O sol aquecia cada vez mais lá fora, e Qianqian sentia-se desconfortável, com roupa demais. Sentou-se, inquieta. Nesse momento, Yezi entrou, seguida dos demais alunos que voltavam ao poucos.

— Ai, que calor! — disse Yezi, enxugando o rosto. — Fui lavar o rosto no bebedouro. Qianqian, por que você voltou tão cedo?

— Ah! — respondeu Qianqian, olhando-a. — Já está quase na hora de ir embora?

— Acho que sim. Quando entrei, vi o professor Yun conferindo o relógio, parecia que ia tocar o sinal — contou Yezi, sentando-se. — Aqueles meninos, incluindo Yang Ling, são uns marginais, não param de chutar pedra nas meninas...

Qianqian ouviu em silêncio. Se não fosse Yang Ling, seria outro a aprontar.

Enquanto Yezi falava, Yang Ling entrou na sala, cantarolando "A Jovem de Dasankeng", desleixado como sempre. Ao passar por Qianqian, deu-lhe um tapa no ombro.

— Você está maluco, não está? — resmungou ela, irritada.

— Ora, ora... — Yang Ling voltou e deu-lhe outro tapa.

— Vai pro inferno! — Qianqian já não o suportava, mas Yang Ling parecia decidido a não sair dali, continuando a provocá-la. Depois de um tempo, voltou a cantar: “Se quiseres casar, não cases com outro, tens de casar comigo...”

Qianqian estava à beira do desespero, só queria que aquele garoto, tão insuportável quanto uma praga, sumisse de sua vida. Nesse momento, o sinal para o fim da aula soou. Muitos alunos nem voltaram para a sala, indo direto para casa. Qianqian arrumou seus livros e saiu acompanhada de Xiaolin.

Elas atravessaram o campo de flores, e a brisa primaveril, leve e invisível, roçou suas faces, brincando em seus cabelos. Ao longe, no cruzamento, grupos de rapazes de camisa branca aguardavam, rindo e conversando. Qianqian olhou com indiferença. Não sabia ao certo quando começou, mas agora, naquele cruzamento, não era só Zhiming a esperar por ela, mas ele e todo seu grupo de amigos, todos de branco, dia após dia, do inverno à primavera, sempre no mesmo lugar, aguardando que Qianqian passasse.

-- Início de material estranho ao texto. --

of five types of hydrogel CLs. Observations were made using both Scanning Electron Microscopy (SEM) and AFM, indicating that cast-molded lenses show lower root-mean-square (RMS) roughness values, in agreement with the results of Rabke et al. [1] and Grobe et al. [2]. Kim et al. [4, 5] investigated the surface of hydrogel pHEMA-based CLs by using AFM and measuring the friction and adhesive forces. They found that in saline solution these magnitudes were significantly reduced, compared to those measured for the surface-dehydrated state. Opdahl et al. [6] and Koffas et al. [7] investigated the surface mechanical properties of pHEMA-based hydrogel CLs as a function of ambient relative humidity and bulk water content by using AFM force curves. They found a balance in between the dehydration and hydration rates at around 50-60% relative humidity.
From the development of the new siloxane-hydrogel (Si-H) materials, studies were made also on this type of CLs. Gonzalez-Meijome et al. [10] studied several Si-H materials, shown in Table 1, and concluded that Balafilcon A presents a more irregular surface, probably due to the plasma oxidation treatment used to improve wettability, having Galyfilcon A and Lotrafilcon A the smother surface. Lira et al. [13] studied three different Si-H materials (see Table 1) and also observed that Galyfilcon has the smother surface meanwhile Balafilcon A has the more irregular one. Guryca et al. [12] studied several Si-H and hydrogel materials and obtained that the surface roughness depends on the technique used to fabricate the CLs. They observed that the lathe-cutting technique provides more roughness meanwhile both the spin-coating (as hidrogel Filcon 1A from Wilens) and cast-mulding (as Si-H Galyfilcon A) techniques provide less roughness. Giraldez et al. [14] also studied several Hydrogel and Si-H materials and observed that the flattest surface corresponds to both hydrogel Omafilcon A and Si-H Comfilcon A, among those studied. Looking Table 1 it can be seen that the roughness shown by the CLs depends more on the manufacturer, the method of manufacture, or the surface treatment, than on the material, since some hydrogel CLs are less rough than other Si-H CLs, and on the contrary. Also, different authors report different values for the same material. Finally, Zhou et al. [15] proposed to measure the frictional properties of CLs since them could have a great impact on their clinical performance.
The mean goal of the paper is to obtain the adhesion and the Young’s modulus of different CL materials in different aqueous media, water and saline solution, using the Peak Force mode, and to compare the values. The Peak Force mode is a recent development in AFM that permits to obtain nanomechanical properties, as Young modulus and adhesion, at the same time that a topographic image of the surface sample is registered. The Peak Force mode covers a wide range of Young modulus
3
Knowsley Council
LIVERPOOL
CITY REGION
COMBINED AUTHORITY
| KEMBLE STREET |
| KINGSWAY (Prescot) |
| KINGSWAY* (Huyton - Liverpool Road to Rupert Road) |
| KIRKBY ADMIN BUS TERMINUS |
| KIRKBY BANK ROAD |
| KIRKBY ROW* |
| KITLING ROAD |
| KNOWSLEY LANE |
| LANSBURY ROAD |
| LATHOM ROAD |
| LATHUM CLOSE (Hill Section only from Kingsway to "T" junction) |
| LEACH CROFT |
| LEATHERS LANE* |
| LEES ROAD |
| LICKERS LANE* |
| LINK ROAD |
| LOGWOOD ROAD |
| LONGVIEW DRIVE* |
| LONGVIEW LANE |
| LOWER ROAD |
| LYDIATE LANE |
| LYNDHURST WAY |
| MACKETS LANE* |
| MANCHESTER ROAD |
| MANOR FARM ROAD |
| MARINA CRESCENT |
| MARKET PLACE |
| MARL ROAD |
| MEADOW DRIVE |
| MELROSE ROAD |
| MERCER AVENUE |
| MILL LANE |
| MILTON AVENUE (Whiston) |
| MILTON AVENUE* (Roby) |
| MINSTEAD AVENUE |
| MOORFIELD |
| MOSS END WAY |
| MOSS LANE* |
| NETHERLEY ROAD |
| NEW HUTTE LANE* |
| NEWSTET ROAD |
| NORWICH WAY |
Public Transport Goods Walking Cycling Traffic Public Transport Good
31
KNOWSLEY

Com o tempo, Qianqian deixou de se importar; havia tanta gente que Zhiming se perdia na multidão. Todos iguais, de branco, ela já não distinguia quem era quem. E, no meio deles, ainda estava Yang Ling, por quem sentia profunda antipatia. O encontro no cruzamento tornava-se cada vez mais desinteressante.

Ela atravessou o cruzamento, indiferente, e, como de costume, lançou um último olhar à multidão antes de seguir adiante com Xiaolin. Os rapazes continuaram a observá-las até que sumissem na ponte de pedra.

Ao longe, a voz de Yang Ling ecoava: “Esta noite, a brisa suave embala meu coração... Tu és o sonho que nunca esqueci, oculto na memória...”

— Qianqian, hoje posso ir à sua casa fazer a lição? — perguntou Xiaolin enquanto caminhavam.

— Claro.

— Ouvi dizer que você tem muitas fitas cassete. Empresta-me algumas?

— Claro, pode ir pegar agora mesmo! — respondeu Qianqian, contente em emprestar suas coisas às amigas. Sua mãe, quando jovem, adorava cantar, por isso a casa era repleta de fitas. Mas Qianqian já aprendera todas as músicas e até estava cansada delas.